Ankara – Symbolizing the emerging trend of rejuvenation of the letter and spirit of Islam in practice, four Turkish Members of Parliament, who happen to be Muslim ladies, broke a decades-old veil ban by wearing their headscarves to work.
The ladies’ entrance into Turkey's parliament chambers in Ankara began their term in office, marking an end to the early 1920s ban on the Muslim symbol of female modesty imposed in the early days of the Turkish Republic, when secularist dictator Kemal Ataturk sought to transform Turkey into a progressive and prosperous nation by removing religious practice and effects from outward public expression.
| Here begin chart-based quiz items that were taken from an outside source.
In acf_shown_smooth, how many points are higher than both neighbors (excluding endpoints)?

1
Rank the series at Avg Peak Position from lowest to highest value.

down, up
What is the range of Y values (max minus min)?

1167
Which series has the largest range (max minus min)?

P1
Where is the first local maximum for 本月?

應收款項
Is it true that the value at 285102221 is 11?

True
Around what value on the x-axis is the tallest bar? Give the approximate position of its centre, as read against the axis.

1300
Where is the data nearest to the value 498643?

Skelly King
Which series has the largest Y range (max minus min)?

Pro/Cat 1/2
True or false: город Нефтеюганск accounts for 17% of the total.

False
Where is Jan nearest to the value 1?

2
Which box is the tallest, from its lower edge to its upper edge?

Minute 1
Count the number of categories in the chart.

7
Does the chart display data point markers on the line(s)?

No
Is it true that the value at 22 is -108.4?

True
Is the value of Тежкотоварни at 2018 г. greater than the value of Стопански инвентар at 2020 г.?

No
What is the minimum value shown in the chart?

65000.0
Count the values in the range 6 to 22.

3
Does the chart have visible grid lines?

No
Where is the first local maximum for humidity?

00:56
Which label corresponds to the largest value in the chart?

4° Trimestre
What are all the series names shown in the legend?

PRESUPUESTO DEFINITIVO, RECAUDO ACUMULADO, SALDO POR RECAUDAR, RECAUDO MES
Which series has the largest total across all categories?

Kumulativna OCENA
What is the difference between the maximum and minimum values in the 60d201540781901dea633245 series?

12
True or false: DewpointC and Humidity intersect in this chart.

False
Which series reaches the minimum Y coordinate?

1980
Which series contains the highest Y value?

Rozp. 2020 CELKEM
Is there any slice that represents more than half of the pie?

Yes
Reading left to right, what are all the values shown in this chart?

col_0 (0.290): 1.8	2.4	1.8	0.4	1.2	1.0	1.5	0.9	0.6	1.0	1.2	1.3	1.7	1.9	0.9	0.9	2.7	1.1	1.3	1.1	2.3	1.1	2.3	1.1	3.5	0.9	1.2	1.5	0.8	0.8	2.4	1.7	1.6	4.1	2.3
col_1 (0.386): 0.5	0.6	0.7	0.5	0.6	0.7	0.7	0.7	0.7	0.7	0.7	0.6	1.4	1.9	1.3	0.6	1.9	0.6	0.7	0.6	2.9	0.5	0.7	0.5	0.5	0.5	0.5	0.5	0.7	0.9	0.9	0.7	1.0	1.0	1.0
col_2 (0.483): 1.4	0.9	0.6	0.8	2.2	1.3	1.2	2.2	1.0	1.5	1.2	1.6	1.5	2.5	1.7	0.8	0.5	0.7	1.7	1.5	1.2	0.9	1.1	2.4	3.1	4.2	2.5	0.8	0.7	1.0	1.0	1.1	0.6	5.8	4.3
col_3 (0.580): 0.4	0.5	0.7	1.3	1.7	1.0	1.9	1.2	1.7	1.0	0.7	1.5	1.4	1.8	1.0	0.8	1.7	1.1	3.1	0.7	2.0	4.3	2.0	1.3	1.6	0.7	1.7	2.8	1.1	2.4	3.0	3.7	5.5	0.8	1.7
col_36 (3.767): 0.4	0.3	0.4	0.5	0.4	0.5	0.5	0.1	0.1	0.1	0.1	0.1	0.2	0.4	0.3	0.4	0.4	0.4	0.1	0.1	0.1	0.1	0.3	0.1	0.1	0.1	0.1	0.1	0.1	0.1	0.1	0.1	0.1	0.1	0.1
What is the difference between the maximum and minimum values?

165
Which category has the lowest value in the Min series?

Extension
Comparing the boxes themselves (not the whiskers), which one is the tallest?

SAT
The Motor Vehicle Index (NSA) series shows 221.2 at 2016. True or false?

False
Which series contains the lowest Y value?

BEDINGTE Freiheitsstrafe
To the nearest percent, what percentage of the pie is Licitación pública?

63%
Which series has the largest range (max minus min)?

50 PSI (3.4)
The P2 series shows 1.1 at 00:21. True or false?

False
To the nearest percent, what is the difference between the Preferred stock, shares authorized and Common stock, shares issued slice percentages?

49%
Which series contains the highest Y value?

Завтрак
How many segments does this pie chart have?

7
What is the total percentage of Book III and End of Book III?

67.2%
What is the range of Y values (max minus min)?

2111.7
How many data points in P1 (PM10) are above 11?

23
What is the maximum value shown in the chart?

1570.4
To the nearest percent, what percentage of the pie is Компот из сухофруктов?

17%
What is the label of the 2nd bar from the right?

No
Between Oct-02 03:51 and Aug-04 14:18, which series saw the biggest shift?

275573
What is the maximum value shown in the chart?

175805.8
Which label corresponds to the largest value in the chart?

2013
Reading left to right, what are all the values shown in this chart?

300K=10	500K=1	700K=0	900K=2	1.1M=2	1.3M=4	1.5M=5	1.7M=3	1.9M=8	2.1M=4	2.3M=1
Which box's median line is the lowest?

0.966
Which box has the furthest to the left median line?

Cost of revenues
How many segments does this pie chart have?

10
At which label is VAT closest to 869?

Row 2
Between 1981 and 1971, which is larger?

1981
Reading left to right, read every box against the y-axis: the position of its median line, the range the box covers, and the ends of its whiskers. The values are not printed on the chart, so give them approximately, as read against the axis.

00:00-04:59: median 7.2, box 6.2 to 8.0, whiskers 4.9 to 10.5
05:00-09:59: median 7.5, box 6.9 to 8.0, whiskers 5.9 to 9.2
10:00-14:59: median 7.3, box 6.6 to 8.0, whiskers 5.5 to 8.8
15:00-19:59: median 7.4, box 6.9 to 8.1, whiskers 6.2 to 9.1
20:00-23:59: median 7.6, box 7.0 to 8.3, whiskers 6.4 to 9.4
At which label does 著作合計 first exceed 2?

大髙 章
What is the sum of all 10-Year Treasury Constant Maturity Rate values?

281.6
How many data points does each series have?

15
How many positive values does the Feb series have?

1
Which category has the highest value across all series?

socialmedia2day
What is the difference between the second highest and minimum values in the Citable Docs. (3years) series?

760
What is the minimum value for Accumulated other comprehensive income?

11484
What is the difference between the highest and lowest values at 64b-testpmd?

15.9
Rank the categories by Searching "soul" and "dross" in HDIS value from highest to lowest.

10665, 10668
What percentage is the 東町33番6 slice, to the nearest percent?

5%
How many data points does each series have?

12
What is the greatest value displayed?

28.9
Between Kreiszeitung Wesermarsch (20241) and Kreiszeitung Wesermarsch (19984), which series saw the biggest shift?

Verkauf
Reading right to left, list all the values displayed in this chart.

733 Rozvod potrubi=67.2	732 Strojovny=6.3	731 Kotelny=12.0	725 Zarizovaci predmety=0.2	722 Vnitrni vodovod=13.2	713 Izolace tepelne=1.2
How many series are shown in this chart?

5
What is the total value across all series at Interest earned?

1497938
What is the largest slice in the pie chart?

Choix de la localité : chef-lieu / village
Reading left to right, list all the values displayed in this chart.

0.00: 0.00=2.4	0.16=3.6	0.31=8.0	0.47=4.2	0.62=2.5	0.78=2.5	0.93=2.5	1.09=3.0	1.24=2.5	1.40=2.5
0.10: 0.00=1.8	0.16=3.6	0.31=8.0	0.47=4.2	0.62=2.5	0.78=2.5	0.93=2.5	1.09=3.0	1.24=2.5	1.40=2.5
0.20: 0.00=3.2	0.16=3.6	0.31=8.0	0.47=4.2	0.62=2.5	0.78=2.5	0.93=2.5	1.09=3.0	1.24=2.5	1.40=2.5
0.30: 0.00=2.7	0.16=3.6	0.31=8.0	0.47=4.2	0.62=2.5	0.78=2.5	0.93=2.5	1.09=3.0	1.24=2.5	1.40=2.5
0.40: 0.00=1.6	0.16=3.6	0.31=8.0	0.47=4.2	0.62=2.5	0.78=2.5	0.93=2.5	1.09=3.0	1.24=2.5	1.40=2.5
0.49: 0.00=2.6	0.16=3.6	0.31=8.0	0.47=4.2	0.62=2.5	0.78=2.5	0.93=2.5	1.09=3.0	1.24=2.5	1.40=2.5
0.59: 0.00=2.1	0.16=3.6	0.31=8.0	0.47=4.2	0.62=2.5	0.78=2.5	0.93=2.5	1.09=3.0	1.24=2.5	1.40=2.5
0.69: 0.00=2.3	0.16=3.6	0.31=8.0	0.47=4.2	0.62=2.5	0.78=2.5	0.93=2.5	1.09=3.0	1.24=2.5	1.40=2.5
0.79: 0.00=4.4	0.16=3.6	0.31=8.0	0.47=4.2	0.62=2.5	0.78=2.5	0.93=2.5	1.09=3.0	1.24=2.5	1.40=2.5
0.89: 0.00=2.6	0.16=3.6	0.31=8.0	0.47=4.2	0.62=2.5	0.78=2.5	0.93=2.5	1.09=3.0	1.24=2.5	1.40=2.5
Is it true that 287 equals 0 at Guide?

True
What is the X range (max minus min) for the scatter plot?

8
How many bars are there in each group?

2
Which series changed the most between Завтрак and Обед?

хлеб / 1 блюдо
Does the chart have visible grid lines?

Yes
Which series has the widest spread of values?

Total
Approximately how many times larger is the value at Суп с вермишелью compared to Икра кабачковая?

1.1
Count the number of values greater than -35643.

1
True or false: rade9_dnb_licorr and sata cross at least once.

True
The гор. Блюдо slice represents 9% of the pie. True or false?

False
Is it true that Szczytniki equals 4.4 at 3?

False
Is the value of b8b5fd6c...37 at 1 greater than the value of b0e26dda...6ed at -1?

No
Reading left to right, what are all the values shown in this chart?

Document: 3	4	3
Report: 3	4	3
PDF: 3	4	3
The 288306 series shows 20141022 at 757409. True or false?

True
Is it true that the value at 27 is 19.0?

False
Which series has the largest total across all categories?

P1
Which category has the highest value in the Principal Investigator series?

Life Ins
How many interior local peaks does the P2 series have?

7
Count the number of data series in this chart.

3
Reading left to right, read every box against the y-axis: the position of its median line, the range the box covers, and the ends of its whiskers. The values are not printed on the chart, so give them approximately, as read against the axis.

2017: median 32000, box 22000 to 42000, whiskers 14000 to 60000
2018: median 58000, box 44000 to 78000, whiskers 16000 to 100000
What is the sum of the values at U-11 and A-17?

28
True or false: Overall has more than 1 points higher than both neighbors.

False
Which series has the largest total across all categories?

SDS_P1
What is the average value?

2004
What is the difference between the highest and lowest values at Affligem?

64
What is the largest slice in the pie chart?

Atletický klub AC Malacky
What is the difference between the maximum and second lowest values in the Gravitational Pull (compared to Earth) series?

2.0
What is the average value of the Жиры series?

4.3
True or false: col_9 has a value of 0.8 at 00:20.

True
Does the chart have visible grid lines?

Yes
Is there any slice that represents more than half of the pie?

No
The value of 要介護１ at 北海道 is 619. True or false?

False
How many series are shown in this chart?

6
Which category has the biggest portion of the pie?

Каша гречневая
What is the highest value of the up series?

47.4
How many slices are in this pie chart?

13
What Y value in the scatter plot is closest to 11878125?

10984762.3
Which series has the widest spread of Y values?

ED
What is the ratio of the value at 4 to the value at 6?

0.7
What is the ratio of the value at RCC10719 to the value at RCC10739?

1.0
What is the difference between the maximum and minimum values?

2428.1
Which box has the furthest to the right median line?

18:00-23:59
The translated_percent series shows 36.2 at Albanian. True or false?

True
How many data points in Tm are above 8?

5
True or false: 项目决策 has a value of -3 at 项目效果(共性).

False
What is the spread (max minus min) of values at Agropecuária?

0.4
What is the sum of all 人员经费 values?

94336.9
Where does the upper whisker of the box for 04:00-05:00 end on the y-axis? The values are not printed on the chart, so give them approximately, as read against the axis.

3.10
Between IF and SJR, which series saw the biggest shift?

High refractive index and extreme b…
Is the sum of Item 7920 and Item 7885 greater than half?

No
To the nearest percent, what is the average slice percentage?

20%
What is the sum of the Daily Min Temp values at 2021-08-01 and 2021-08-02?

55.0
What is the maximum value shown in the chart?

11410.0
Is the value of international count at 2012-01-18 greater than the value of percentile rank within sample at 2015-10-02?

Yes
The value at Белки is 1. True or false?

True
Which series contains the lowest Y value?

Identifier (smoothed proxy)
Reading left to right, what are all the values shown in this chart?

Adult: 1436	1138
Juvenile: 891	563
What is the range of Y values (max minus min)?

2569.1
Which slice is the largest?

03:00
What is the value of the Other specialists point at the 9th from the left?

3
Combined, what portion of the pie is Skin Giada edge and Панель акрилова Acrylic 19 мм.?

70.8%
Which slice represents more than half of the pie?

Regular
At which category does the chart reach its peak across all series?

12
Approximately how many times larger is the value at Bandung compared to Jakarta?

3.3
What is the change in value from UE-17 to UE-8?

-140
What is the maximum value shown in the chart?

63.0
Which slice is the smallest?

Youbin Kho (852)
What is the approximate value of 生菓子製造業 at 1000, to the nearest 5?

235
The symbolic action highlights an emerging trend in Turkey where the issue of headscarves remains highly sensitive, as it is viewed by secularists as a sign of political Islam in stark contrast to the republic's strongly secular traditions, reported Agence France Presse (AFP).
The four Members of Parliament (MP) – Sevde Beyazit Kacar, Gulay Samanci, Nurcan Dalbudak and Gonul Bekin Sahkulubey are members of Prime Minister Recep Tayyip Erdogan's Justice and Development Party (AKP) which has [religious] roots and has gained a strong following in this nation of 74 million.
The main secular opposition Republican People's Party (CHP), which had previously said it would contest any parliamentarians seeking to wear headscarves in the chamber, did not officially respond to the move, reported Reuters, mentioning that a few of its members did jeer as the four women entered the assembly, while another wore a T-shirt depicting the face of the Turkish Republic's secular founder, Mustafa Kemal Ataturk, who also founded the CHP.
Other fellow members of Prime Minister Recep Tayyip Erdogan's Justice and Development Party (AKP) greeted the four female lawmakers with hugs and kisses when they entered the chamber.